Neste clima extremo, onde as temperaturas ultrapassam os 30 graus negativos e há quatro meses de escuridão total, uma cidade com 2400 pessoas é prova da capacidade de adaptação do ser humano.
Longyearbyen, com uma rua principal e meia dúzia de transversais, é a comunidade permanente mais setentrional do mundo. Tem creches, escolas, um polo universitário, aeroporto, turismo e pleno emprego. A partir dali não há voos comerciais, até ao Polo Norte estende-se uma imensidão gelada.
“Svalbard é muito especial. Natureza intocada. Podes viajar durante meses por terra e não vês humanos.”
Quando Efren Regato chegou a Svalbard, há 11 anos, os filipinos ainda não representavam a maior comunidade estrangeira, onde convivem mais de 50 nacionalidades. Para trabalhar no arquipélago não é preciso visto, os salários são altos e os impostos baixos. Efren, como quase todos os asiáticos, trabalha nas limpezas, mas criou a sua própria empresa.
“O meu salário aqui equivale ao de um membro do governo nas Filipinas. O senador ou algo assim, dos salários mais altos. Não como alguém das limpezas”.
Hospital com apenas duas camas
Como a maior parte dos que ali vivem, Efren sabe que terá de voltar para casa.
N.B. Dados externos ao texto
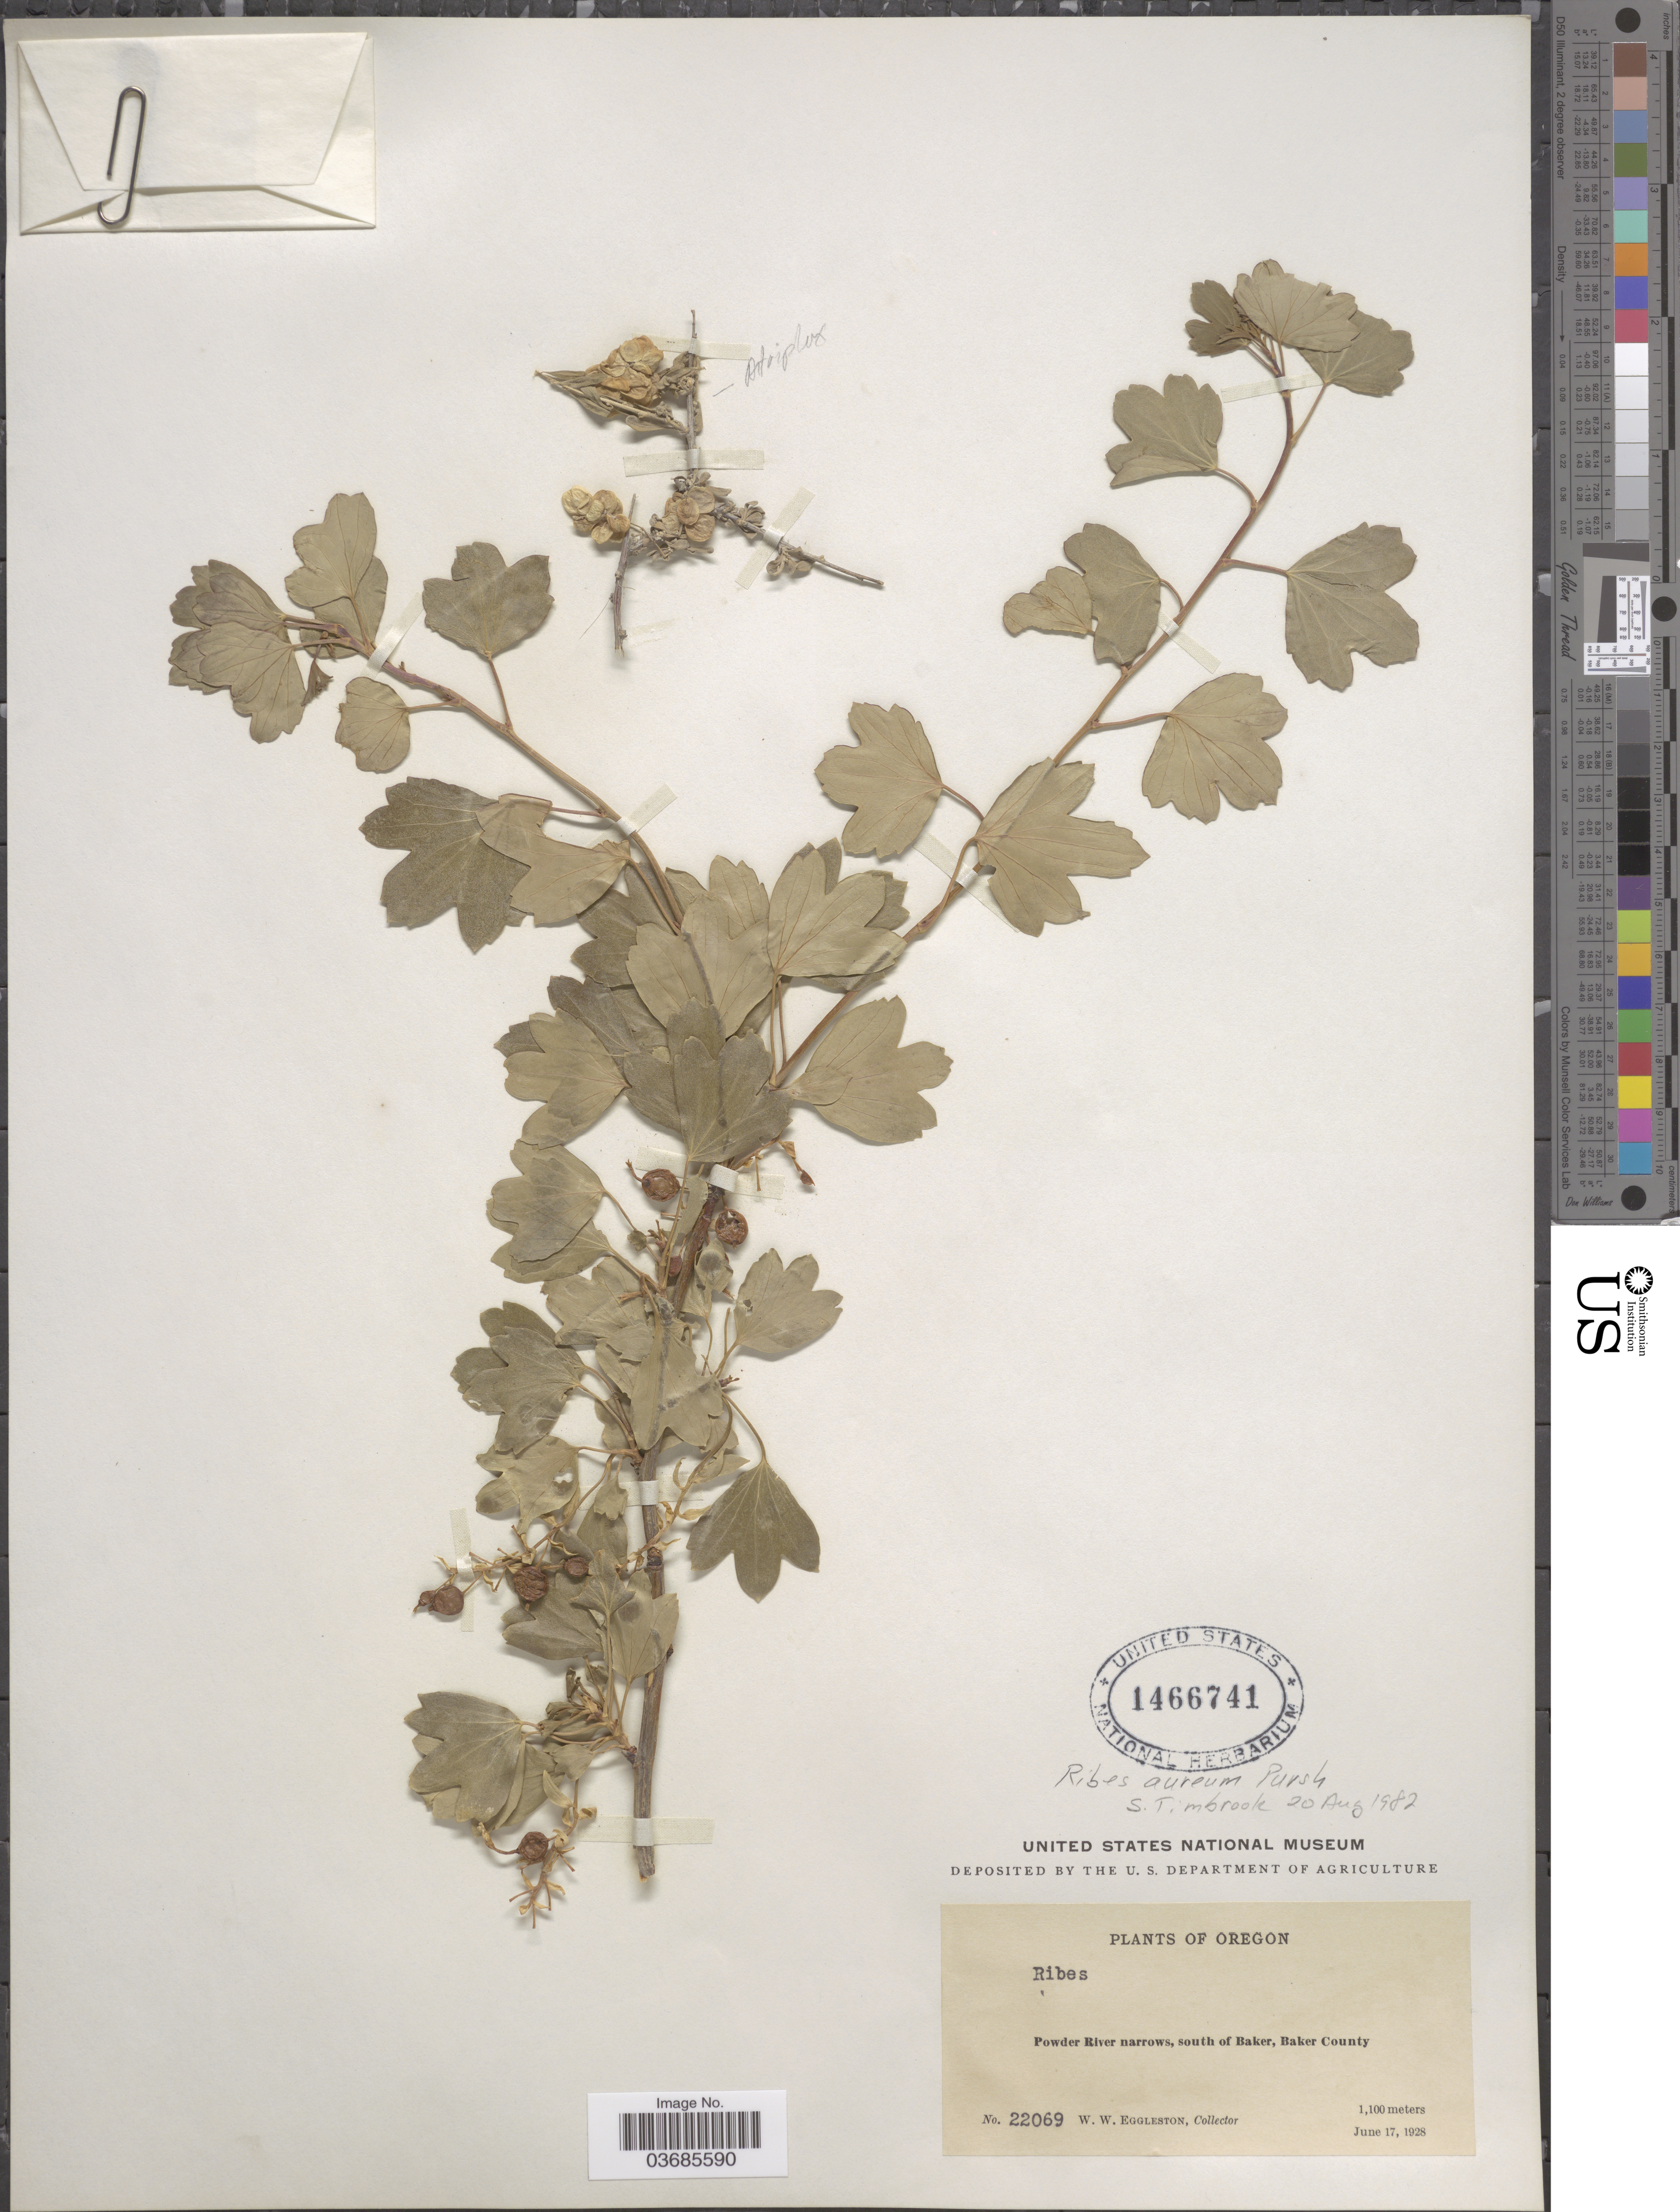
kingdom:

Svalbard é uma passagem, um lugar onde é proibido nascer e morrer.
“Não podes planear dar à luz nem morrer aqui porque não temos os serviços. O hospital tem apenas duas camas e estão destinadas a situações urgentes. As grávidas são obrigadas a deixar o arquipélago quatro semanas antes do parto. Os doentes graves são encaminhados para a Noruega continental”.
Há quase sete décadas que os enterros foram proibidos em Svalbard, desde que os investigadores descobriram que os corpos não se decompõem devido ao permafrost, a camada de gelo do subsolo. Há receios de que o degelo traga à superfície bactérias adormecidas dentro dos corpos.
Foi o que aconteceu na Sibéria, em 2016, quando um surto de antraz vitimou várias crianças. Na altura, temperaturas invulgarmente elevadas provocaram o descongelamento da carcaça de uma rena que morrera com a doença há várias décadas.
Uma terra sem dono
Descoberto pelos holandeses no final do século XVI, Svalbard foi, durante quase 300 anos, um território sem dono. Não tinha leis nem tribunais. Enquanto as atividades principais foram a caça e a pesca, os conflitos eram raros, ainda que convivesse lá gente de várias nacionalidades.
No início do século XX, descobriu-se que a zona era rica em carvão. Os humanos foram à procura de recursos, mais do que de beleza. Minas, caça, caça às baleias, no início foram sempre procurar recursos, mais do que preservar.
A corrida à exploração mineira levou à assinatura do Tratado de Svalbard, em 1920. A soberania do território foi entregue à Noruega, mas os países que assinaram o documento - hoje, mais de 40 - ficaram com direitos iguais no acesso aos recursos naturais da região.
A Rússia está lá desde o início. É o único estado, para além da Noruega, que mantém atividades económicas no arquipélago, com uma cidade mineira em funcionamento e outra desativada, ambas integradas em circuitos turísticos.
Em 2021, depois da invasão da Ucrânia, a Noruega impôs um embargo às empresas que Moscovo detém em Svalbard. A ligação entre as duas cidades russas e a capital do arquipélago é agora assegurada por um único barco de turismo, que faz a rota pelos glaciares.
O inverno polar
Em outubro, com o inverno polar à porta, Svalbard começa a perder 15 minutos de luz por dia, até que a noite se instala. As viagens de barco são suspensas e só é possível viajar na tundra em motas de gelo.
As temperaturas começam igualmente a cair. Com o vento, a sensação térmica é nesta altura de -10 graus. O frio é um desconforto permanente, mas a paisagem compensa.
“Quando a época escura começa as pessoas procuram-se mais umas às outras. E somos mais observadores nessa altura porque sabemos que influencia os nossos corpos não ter sol. Algo acontece nos nossos corpos. Desafio também para o estado mental”.
A reverenda mantém a igreja aberta 24 horas por dia, sete dias por semana. Siv Limstrand quer que o edifício seja um espaço de todos num lugar onde poucos pertencem.